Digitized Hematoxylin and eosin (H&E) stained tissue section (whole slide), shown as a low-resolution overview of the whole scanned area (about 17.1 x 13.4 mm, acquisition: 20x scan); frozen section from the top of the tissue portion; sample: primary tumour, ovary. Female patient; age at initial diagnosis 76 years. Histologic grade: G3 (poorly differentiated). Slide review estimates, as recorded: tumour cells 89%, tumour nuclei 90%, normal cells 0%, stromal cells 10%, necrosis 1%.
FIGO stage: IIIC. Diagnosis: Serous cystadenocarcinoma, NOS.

....................

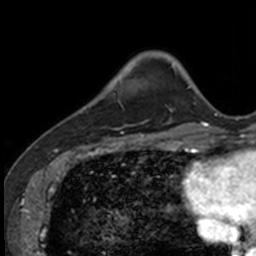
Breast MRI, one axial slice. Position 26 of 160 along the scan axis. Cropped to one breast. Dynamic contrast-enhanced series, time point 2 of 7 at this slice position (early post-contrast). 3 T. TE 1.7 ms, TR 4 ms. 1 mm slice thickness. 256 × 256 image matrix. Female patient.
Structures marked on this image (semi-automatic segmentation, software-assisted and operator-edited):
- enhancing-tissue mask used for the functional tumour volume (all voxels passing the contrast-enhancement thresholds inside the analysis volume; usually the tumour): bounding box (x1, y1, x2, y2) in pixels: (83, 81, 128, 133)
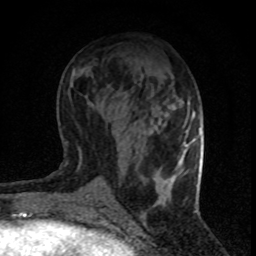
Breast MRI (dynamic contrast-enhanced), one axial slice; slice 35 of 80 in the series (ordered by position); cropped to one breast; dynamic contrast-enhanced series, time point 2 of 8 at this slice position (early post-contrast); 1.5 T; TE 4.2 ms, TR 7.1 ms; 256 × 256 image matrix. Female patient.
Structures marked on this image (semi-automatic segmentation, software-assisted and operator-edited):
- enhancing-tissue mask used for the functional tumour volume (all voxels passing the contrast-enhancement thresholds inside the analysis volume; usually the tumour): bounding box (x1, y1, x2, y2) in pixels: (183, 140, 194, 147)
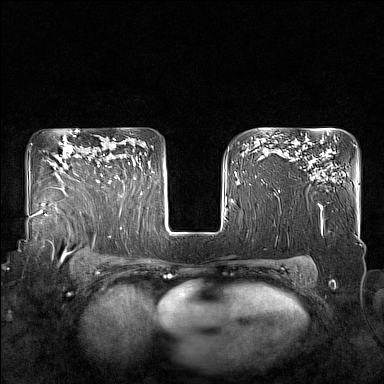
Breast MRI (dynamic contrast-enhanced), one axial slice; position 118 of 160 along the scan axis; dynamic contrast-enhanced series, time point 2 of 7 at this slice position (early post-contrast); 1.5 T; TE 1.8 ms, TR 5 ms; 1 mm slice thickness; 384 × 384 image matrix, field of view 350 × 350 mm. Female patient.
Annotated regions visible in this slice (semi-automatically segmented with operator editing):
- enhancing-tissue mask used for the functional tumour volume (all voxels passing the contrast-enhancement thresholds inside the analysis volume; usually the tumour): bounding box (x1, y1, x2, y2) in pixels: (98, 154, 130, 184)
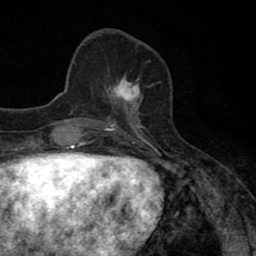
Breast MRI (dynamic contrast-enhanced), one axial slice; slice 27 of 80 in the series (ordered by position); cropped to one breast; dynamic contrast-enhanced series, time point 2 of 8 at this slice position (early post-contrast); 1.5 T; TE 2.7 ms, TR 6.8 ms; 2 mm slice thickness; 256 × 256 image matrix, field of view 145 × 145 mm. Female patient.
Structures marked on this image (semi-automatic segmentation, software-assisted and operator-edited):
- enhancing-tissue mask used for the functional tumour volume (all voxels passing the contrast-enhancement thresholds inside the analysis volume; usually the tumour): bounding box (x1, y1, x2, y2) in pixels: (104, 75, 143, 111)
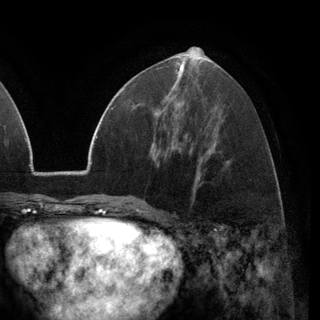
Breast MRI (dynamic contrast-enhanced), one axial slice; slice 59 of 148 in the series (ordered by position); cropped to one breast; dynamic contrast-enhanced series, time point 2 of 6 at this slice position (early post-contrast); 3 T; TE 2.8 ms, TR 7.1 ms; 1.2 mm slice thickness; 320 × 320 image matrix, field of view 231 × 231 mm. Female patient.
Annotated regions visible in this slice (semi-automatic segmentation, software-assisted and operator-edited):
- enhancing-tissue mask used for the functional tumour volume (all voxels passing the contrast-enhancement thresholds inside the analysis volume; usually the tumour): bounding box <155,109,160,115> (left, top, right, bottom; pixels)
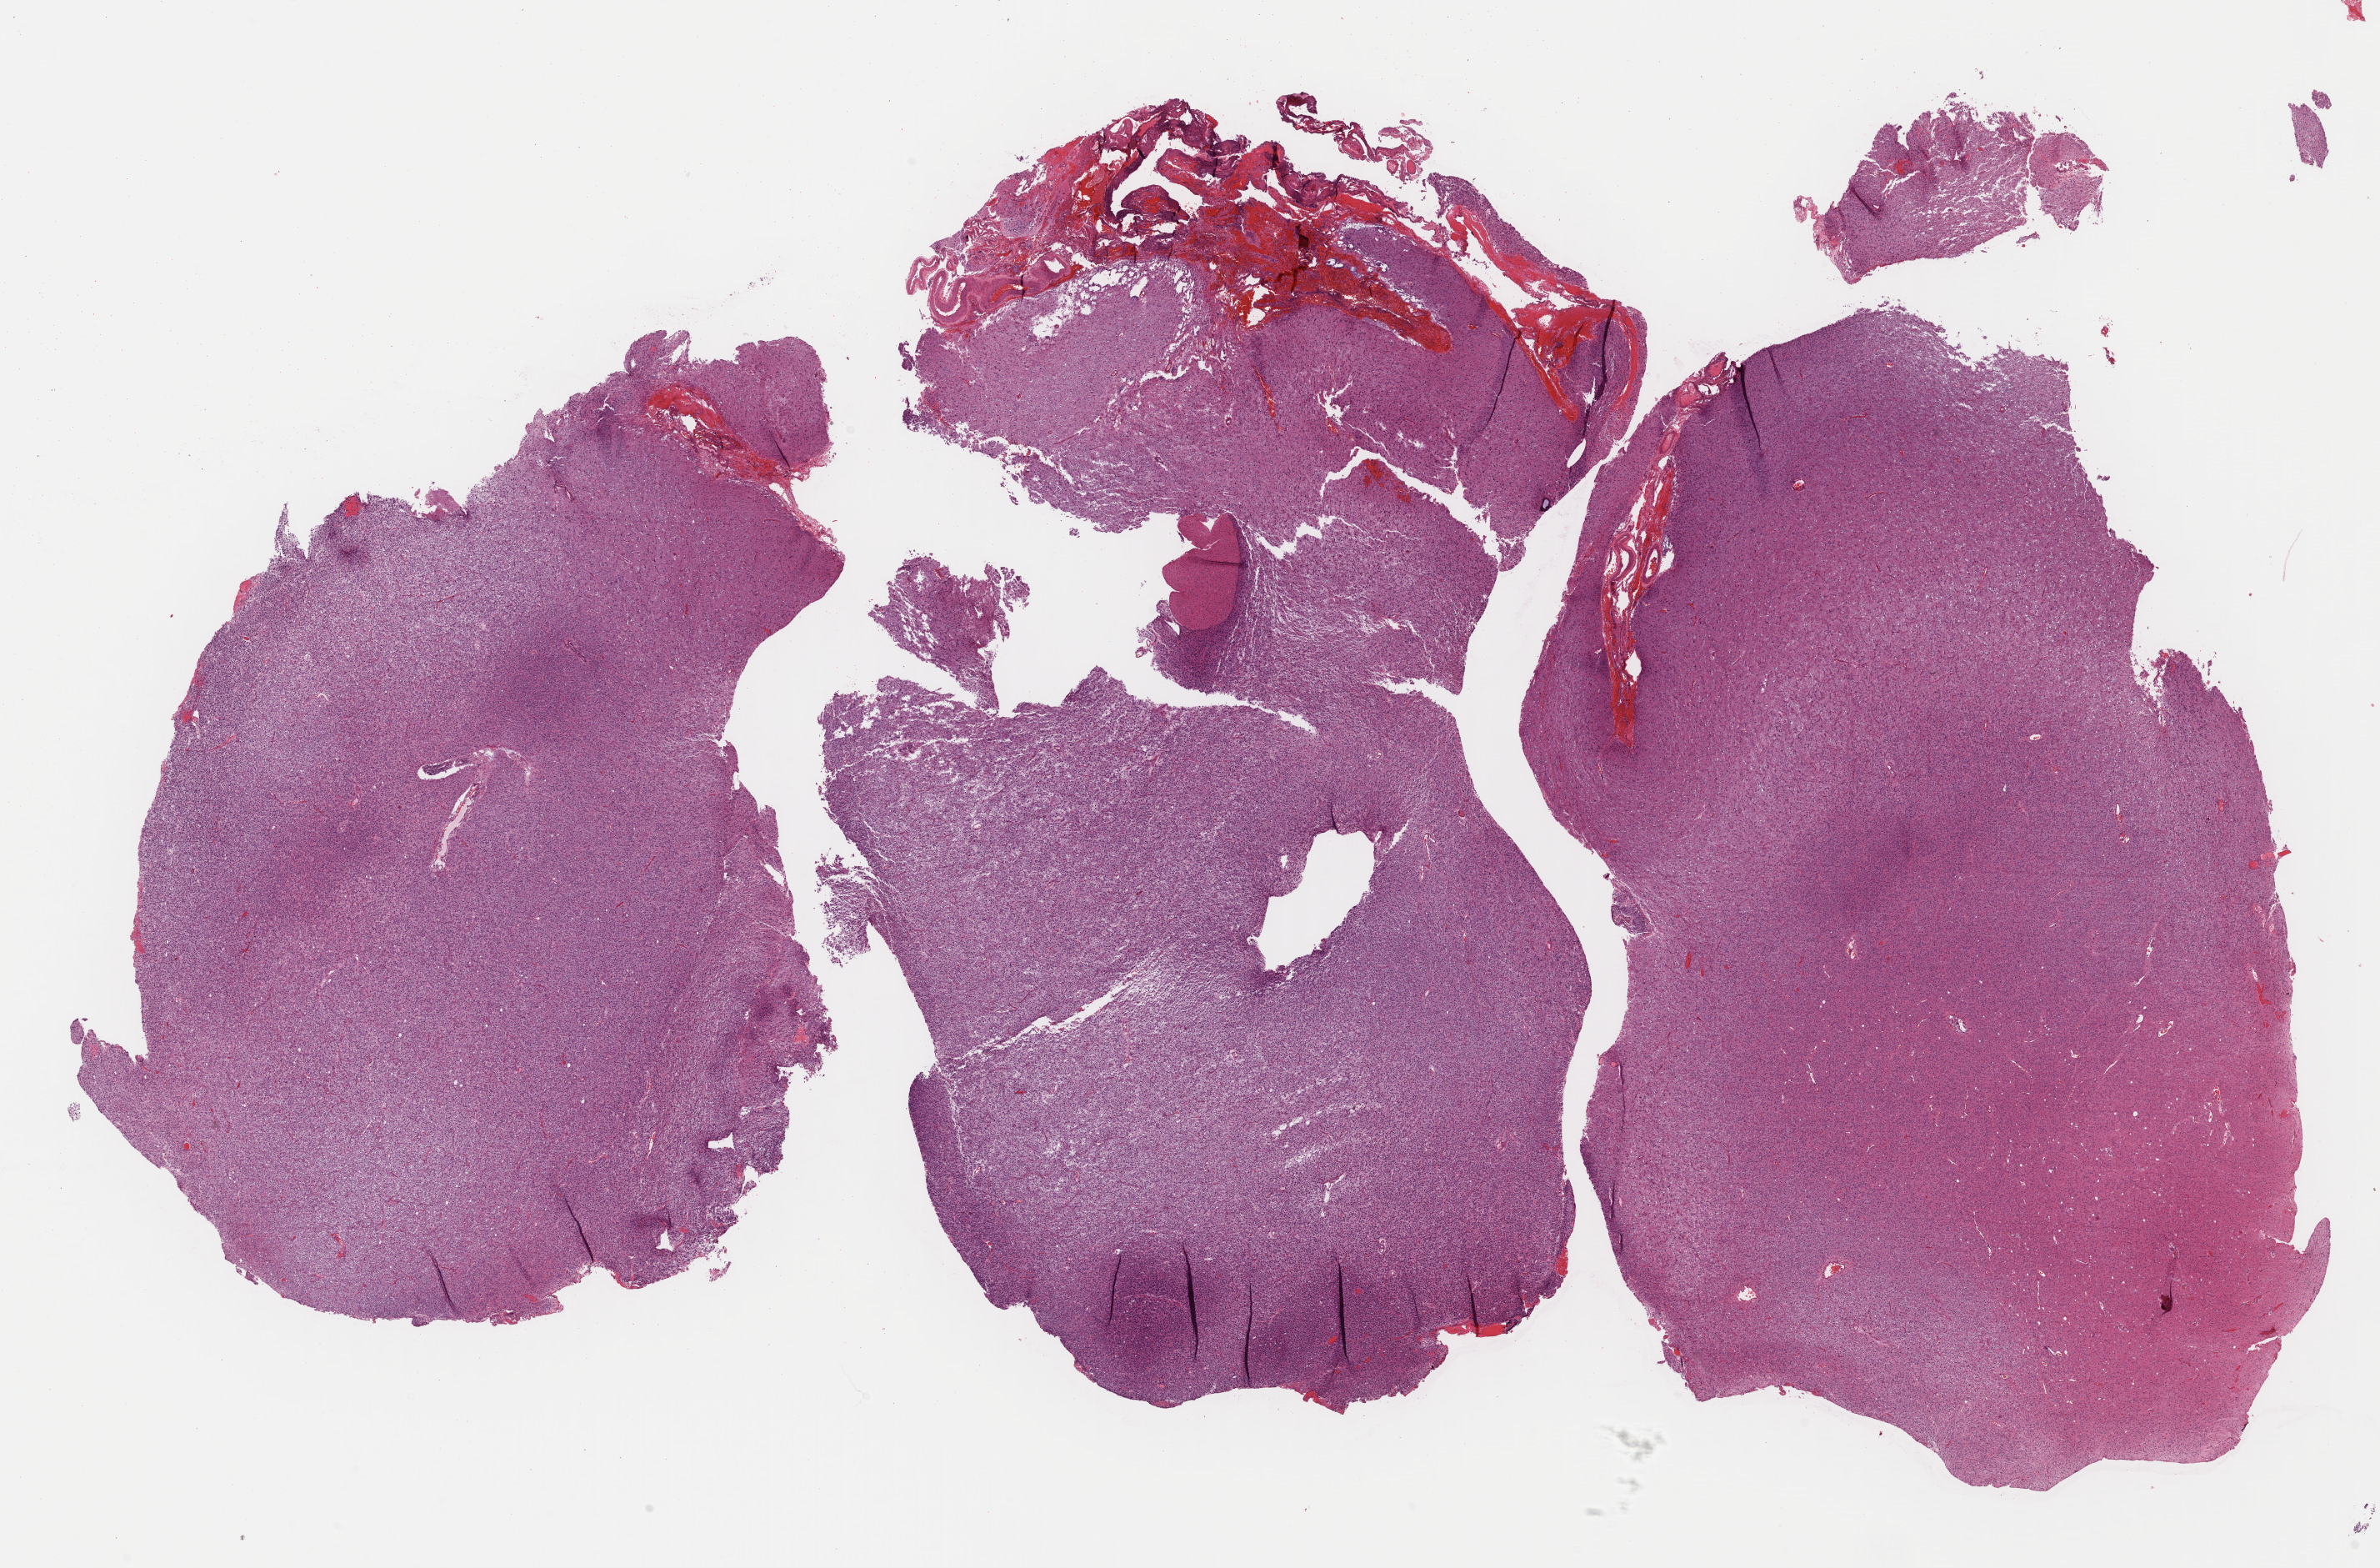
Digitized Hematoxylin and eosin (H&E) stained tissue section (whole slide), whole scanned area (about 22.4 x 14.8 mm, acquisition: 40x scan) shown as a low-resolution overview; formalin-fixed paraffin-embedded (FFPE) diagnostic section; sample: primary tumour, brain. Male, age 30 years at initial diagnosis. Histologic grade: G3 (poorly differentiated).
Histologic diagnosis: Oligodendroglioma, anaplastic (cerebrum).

....................

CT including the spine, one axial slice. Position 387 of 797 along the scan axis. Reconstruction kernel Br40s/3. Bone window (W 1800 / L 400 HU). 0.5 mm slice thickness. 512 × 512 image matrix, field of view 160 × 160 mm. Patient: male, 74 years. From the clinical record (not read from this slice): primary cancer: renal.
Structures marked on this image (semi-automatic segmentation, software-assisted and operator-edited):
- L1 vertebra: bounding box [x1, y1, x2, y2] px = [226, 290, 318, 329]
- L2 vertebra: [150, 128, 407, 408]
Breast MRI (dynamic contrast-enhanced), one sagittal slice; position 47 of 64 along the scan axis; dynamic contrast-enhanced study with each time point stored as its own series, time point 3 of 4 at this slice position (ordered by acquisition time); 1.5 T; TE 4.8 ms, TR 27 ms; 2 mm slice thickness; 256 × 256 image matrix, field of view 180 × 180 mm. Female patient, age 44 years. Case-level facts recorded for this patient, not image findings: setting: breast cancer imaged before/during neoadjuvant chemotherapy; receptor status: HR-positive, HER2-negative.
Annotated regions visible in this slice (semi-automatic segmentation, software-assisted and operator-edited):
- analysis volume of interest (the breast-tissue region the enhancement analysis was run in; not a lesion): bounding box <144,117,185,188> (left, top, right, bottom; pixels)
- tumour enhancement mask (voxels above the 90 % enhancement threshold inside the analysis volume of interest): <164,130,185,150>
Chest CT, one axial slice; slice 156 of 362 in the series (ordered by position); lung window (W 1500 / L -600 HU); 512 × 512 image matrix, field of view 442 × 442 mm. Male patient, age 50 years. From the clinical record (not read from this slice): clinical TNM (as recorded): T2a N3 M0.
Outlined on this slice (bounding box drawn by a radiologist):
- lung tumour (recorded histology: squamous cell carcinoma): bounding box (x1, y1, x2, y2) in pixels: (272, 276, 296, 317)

....................

TASK BRIEF:
Could you restate word for word the lines above from the one containing "10%, necrosis 1%." through the one containing "FIGO stage: IIIC.", both included, and nothing else?

SOLUTION FOR THIS EXERCISE:
Digitized Hematoxylin and eosin (H&E) stained tissue section (whole slide), shown as a low-resolution overview of the whole scanned area (about 17.1 x 13.4 mm, acquisition: 20x scan); frozen section from the top of the tissue portion; sample: primary tumour, ovary. Female patient; age at initial diagnosis 76 years. Histologic grade: G3 (poorly differentiated). Slide review estimates, as recorded: tumour cells 89%, tumour nuclei 90%, normal cells 0%, stromal cells 10%, necrosis 1%.
FIGO stage: IIIC. Diagnosis: Serous cystadenocarcinoma, NOS.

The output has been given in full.